Lors de la récente conférence sur la surveillance de la biodiversité de Biodiversa+ en Europe, chercheurs, ingénieurs et écologues ont partagé une vision ambitieuse. Il s’agit de celle d’un futur où la nature serait suivie en temps réel grâce à des flux de données continus issus de l’intelligence artificielle, un véritable jumeau numérique de la biodiversité mondiale.
De la donnée dormante à la donnée vivante
Aujourd’hui, les bases de données écologiques s’appuient souvent sur des relevés vieux de plusieurs mois, voire d’années. « Nous avons 3,5 milliards de points de données, c’est énorme », a rappelé un intervenant, « mais dans l’ensemble, cela reste très peu au regard de la complexité du vivant. »
L’objectif des chercheurs : créer des flux de données exponentiellement plus importants, où les capteurs et les observatoires enverraient en continu des informations sur les espèces, les forêts, les zones humides ou les migrations animales.
À terme, ce réseau permettrait de modéliser les écosystèmes en temps réel et de mieux anticiper les effets du climat, de la pollution ou de l’urbanisation.
L’intelligence artificielle pour écouter le chant de la nature
Un des projets phares présentés, Tabmon, dirigé par le professeur Dan Stowell (Tilburg University et Naturalis Biodiversity Center), explore l’idée d’un réseau européen de microphones qui enregistrerait les sons de la faune.
« L’acoustique de la nature existe déjà ; beaucoup d’entre nous ont une application qui reconnaît les chants d’oiseaux sur leur téléphone, mais nous voulons aller plus loin, jusqu’à une surveillance à l’échelle européenne », explique Stowell.
Ces capteurs autonomes, installés de la Norvège à l’Espagne, enverront leurs données en temps réel à une plateforme commune. L’intelligence artificielle analysera ensuite les sons, supprimera les voix humaines pour des raisons de confidentialité et identifiera les espèces présentes.
Grâce à une méthode dite d’« apprentissage actif », les chercheurs ajusteront en permanence les algorithmes selon les habitats et les saisons. Cela offrira des indicateurs fiables sur la présence, la migration ou la reproduction des oiseaux, y compris les espèces nocturnes encore trop peu suivies.
L’harmonisation, clé du progrès scientifique
Collecter des données ne suffit pas. Il faut les harmoniser. Comment comparer les relevés d’un drone espagnol, d’un capteur norvégien et d’un plongeur turc ?
Les équipes du programme européen Biodiversity+ s’y attellent à travers différents « pilotes » : suivi des poissons côtiers (EuroFish), de la surveillance des habitats humides et des prairies (Habitat Pilot), de la détection des plantes invasives ou encore de l’observation satellitaire.
Le biologiste français Guillaume Body résume la difficulté avec humour :
« L’harmonisation, c’est une danse collective.

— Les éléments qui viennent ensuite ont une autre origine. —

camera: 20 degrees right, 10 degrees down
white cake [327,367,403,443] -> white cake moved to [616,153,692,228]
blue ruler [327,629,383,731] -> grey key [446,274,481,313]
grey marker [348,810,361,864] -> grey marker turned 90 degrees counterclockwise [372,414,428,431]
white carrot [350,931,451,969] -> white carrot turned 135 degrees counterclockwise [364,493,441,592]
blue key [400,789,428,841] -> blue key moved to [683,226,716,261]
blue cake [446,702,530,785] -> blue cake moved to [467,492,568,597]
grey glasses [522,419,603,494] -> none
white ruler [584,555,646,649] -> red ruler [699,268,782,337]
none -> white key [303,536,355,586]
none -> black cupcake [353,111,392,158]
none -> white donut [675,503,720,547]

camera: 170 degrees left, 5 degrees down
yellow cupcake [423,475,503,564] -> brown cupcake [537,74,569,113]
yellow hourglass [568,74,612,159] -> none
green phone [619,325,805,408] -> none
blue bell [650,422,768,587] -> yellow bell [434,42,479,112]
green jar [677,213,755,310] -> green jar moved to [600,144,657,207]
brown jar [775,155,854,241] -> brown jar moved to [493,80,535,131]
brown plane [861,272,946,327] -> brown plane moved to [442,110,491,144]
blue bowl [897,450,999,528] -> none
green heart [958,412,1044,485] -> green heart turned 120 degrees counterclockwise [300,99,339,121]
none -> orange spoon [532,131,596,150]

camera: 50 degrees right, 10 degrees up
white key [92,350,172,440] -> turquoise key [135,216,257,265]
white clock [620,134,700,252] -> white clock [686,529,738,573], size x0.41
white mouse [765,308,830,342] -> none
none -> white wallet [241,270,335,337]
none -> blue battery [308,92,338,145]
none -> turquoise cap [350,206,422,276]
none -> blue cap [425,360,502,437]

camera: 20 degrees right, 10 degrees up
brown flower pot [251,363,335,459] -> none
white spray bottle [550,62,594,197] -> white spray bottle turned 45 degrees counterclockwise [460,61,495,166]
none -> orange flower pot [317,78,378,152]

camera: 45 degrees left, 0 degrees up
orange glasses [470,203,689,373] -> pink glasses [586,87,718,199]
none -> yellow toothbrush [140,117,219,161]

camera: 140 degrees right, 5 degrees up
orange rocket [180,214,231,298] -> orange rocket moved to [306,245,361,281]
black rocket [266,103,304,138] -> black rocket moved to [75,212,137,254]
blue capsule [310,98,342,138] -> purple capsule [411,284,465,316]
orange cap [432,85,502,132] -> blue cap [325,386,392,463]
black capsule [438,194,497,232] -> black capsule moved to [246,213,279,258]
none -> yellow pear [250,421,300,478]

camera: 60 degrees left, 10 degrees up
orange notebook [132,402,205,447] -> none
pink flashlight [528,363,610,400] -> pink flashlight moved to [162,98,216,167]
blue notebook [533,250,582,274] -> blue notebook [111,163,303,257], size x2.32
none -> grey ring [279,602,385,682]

On doit suivre le même rythme, mais chacun garde son style. »
Les chercheurs insistent sur la nécessité d’un langage commun : formats de données, protocoles d’échantillonnage, normes de métadonnées. Sans cela, impossible de relier les bases de données entre pays ni d’en tirer une image cohérente de la santé de la biodiversité européenne.
L’intelligence artificielle, oui, mais pas sans éthique
Les intervenants ont aussi souligné les limites de l’IA. Si elle permet d’analyser des millions d’images ou de sons, elle ne remplace pas le regard humain. Les écologues rappellent l’importance de valoriser le travail des chercheurs de terrain :
« Ceux qui collectent les données ne sont pas de simples fournisseurs, ce sont des producteurs de connaissance. Avant d’utiliser leurs données, il faut reconnaître leur contribution. »
D’autres alertent sur la question du coût et de l’équité. Certains pays ou régions disposent déjà d’équipements de pointe, tandis que d’autres manquent encore de moyens de base. L’un des enjeux des années à venir sera donc d’assurer une infrastructure commune et un accès équitable à ces technologies.
Une nouvelle ère de coopération
Au-delà des défis techniques, la conférence a révélé un changement d’état d’esprit. Les acteurs publics, les chercheurs et même certaines entreprises partagent désormais un objectif commun : mieux comprendre la nature pour mieux la protéger.
Comme l’a résumé Gloria Casabella, technicienne en biodiversité :
« Les projets transnationaux prouvent que la collaboration est possible. Maintenant, il faut transformer ces réussites en politiques concrètes. »
Dans dix ans, si les prédictions se confirment, les scientifiques pourraient disposer d’un portrait numérique vivant de la planète, mis à jour en temps réel. Ce serait en quelque sorte une révolution silencieuse, à l’écoute du chant du monde.